Items from a dataset
- - -
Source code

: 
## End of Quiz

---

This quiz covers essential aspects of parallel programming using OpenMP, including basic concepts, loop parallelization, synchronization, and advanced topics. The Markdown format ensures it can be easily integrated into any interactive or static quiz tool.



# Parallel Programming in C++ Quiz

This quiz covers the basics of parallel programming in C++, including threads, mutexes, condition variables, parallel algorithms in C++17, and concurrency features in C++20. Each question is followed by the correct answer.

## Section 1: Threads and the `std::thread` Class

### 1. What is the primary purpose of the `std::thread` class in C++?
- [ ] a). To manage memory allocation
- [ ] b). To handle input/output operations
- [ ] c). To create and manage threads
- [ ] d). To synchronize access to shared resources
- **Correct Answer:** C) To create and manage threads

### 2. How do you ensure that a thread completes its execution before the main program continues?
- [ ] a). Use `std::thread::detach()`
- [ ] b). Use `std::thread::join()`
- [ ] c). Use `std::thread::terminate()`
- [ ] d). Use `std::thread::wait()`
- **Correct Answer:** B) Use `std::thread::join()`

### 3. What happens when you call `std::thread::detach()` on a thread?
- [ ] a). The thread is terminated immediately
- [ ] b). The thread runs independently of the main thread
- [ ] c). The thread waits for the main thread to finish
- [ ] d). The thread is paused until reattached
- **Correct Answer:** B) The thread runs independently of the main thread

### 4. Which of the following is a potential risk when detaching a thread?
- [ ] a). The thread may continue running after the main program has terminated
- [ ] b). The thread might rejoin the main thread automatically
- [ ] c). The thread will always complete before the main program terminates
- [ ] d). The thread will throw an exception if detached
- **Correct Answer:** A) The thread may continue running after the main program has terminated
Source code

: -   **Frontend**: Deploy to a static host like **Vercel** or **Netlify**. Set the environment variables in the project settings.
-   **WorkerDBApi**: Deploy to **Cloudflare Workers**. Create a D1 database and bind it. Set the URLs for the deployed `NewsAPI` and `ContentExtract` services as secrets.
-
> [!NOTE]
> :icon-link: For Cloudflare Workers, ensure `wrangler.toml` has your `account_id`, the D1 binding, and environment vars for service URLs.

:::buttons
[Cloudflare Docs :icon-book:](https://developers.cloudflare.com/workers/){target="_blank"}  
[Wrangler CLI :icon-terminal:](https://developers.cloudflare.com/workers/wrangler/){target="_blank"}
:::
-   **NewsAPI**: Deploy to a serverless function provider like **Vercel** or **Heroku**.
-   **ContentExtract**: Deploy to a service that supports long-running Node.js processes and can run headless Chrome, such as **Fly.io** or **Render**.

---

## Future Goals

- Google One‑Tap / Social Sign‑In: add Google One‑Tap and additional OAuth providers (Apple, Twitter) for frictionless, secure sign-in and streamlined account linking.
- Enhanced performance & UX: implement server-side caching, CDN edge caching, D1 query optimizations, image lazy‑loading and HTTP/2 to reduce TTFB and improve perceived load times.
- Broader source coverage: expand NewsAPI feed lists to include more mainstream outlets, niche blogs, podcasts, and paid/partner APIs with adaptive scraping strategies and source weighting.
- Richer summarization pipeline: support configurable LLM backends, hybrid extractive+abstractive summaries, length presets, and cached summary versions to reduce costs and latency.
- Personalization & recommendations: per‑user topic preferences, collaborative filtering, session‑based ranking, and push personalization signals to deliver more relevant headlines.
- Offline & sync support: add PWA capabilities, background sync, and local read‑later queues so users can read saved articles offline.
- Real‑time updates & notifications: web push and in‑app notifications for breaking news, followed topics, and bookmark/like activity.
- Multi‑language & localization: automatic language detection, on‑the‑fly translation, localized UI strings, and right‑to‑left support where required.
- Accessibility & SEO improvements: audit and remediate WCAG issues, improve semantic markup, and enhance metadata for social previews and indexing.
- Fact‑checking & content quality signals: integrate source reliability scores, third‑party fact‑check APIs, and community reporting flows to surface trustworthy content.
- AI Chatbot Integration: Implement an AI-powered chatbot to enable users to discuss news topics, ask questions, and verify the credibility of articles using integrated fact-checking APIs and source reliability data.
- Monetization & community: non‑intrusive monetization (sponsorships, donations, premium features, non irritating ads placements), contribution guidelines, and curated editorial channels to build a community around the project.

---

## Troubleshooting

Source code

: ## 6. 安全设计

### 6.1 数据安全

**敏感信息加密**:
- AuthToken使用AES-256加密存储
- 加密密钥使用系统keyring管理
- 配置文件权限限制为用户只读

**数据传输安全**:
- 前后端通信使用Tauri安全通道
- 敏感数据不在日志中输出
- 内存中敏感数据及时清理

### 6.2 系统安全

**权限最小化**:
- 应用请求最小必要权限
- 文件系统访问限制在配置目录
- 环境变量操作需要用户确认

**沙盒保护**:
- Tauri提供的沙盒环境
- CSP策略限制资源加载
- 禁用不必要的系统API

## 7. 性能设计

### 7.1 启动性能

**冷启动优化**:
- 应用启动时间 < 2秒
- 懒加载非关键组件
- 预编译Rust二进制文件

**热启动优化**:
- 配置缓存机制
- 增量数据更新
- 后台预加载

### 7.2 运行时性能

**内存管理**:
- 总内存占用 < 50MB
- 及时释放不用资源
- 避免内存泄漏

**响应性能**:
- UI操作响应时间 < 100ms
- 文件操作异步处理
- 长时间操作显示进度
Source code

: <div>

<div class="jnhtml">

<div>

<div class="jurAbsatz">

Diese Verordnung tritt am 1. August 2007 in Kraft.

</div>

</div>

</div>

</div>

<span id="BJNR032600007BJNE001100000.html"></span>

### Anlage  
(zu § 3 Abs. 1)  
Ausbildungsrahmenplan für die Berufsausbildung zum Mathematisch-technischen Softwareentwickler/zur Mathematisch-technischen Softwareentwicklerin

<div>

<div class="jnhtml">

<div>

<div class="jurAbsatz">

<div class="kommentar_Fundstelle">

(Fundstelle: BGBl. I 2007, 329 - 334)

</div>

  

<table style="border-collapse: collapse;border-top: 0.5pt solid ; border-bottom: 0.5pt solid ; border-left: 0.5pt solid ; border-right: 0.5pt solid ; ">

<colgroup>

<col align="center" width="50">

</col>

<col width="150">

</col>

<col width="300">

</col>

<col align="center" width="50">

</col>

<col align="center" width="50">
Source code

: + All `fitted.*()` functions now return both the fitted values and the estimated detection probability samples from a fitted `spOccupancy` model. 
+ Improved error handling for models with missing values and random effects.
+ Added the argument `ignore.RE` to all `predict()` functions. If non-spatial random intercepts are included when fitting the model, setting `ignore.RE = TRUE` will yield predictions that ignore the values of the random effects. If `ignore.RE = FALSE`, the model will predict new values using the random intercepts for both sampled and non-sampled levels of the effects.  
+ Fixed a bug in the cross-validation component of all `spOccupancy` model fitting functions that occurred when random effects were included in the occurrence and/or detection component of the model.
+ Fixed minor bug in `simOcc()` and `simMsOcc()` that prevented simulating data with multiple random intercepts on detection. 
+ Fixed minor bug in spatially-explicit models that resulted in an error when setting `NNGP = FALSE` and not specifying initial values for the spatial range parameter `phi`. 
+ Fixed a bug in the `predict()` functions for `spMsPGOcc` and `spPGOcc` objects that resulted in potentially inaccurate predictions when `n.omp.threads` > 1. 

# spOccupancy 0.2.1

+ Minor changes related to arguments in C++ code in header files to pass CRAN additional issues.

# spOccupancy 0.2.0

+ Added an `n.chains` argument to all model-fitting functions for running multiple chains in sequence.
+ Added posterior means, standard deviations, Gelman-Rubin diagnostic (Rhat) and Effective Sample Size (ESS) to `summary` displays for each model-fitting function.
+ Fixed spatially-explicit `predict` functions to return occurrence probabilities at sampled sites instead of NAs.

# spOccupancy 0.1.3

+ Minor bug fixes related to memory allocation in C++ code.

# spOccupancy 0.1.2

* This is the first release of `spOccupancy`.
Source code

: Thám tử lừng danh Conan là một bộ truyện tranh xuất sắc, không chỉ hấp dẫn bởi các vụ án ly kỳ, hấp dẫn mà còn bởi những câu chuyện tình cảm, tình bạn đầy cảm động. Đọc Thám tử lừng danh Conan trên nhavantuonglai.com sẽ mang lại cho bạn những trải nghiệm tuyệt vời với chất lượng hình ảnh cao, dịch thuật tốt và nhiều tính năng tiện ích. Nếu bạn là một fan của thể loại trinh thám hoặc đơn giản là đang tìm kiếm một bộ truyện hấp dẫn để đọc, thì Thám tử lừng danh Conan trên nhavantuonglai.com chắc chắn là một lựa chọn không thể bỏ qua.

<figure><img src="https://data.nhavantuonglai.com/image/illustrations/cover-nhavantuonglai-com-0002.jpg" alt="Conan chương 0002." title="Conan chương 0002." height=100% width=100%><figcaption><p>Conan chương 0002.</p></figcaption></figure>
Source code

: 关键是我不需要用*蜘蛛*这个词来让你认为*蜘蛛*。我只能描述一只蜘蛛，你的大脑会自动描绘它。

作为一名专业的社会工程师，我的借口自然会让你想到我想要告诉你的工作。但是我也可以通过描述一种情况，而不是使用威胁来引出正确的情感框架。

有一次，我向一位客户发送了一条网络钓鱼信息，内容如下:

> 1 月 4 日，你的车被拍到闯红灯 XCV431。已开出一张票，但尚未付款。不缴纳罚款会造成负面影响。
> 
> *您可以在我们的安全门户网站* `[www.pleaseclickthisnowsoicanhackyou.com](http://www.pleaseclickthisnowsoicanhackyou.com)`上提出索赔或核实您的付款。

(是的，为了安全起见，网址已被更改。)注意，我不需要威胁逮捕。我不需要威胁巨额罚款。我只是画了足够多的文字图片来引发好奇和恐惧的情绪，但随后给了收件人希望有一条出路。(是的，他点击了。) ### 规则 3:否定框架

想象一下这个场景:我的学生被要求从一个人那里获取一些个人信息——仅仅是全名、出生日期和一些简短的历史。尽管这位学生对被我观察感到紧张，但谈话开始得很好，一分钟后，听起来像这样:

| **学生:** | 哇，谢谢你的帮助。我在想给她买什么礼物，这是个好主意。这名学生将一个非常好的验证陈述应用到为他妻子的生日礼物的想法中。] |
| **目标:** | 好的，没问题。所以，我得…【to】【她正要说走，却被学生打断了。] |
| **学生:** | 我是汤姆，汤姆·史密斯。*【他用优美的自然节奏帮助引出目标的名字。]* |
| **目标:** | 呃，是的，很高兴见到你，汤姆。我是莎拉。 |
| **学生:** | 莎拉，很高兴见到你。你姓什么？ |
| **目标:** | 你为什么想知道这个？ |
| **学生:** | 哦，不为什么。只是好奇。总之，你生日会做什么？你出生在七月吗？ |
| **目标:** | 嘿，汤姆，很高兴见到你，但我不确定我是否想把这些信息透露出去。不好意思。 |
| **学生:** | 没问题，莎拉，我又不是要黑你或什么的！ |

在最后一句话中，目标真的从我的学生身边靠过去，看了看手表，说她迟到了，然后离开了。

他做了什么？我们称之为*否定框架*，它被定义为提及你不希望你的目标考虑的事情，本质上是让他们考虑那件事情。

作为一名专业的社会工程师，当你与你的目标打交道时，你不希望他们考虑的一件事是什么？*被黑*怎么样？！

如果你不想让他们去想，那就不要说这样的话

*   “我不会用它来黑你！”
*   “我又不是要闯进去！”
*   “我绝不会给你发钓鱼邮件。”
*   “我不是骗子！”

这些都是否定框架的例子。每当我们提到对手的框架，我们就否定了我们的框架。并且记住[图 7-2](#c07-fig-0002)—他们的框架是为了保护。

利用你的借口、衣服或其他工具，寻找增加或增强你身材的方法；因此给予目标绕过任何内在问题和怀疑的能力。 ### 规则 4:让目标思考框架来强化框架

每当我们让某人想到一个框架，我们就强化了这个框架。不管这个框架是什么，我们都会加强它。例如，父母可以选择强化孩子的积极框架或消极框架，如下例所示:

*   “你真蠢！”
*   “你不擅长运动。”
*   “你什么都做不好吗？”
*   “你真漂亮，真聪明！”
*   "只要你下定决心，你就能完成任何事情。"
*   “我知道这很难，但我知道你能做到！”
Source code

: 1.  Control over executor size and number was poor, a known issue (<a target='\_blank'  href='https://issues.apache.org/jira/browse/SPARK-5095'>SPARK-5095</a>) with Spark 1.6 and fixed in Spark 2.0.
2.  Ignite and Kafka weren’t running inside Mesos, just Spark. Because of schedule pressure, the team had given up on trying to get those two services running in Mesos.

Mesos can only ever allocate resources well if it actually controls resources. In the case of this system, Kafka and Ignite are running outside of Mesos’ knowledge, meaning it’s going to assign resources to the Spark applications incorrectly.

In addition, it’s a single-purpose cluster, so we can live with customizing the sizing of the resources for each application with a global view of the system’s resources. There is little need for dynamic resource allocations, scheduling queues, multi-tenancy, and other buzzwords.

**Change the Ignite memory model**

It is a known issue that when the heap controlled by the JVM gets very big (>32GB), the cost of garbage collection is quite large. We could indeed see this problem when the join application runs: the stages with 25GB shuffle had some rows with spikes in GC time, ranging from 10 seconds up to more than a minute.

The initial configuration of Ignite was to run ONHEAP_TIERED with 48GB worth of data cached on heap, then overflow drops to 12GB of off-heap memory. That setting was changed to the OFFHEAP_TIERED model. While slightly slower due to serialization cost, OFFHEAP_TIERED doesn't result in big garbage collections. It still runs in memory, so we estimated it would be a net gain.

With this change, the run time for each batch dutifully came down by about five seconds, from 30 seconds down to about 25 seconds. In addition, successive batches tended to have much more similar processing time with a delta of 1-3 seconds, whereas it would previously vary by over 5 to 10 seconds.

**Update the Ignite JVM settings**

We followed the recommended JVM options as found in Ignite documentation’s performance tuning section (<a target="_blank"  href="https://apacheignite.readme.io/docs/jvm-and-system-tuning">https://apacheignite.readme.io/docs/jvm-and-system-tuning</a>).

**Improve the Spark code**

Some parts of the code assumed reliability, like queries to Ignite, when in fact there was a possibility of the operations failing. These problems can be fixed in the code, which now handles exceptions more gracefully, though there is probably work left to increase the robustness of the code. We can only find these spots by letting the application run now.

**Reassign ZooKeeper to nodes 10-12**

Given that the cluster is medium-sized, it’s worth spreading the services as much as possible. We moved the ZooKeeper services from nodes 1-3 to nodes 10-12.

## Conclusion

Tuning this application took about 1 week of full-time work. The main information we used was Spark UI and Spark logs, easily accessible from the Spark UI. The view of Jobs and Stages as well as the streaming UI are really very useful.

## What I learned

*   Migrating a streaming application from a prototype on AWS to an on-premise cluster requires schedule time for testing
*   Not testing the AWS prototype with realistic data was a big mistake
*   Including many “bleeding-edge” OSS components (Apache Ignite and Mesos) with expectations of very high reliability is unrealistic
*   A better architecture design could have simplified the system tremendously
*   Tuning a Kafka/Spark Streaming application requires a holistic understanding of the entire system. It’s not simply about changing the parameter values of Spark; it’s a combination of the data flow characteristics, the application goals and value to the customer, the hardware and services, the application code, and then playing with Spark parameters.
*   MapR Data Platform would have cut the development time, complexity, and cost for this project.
- - -
*PROBLEM STATEMENT*
Restate word for word the lines of the data above, starting at the line containing "- Real‑time updates" and ending at the line containing "- Accessibility &", both included, and nothing more.

*ANSWER BELOW*
- Real‑time updates & notifications: web push and in‑app notifications for breaking news, followed topics, and bookmark/like activity.
- Multi‑language & localization: automatic language detection, on‑the‑fly translation, localized UI strings, and right‑to‑left support where required.
- Accessibility & SEO improvements: audit and remediate WCAG issues, improve semantic markup, and enhance metadata for social previews and indexing.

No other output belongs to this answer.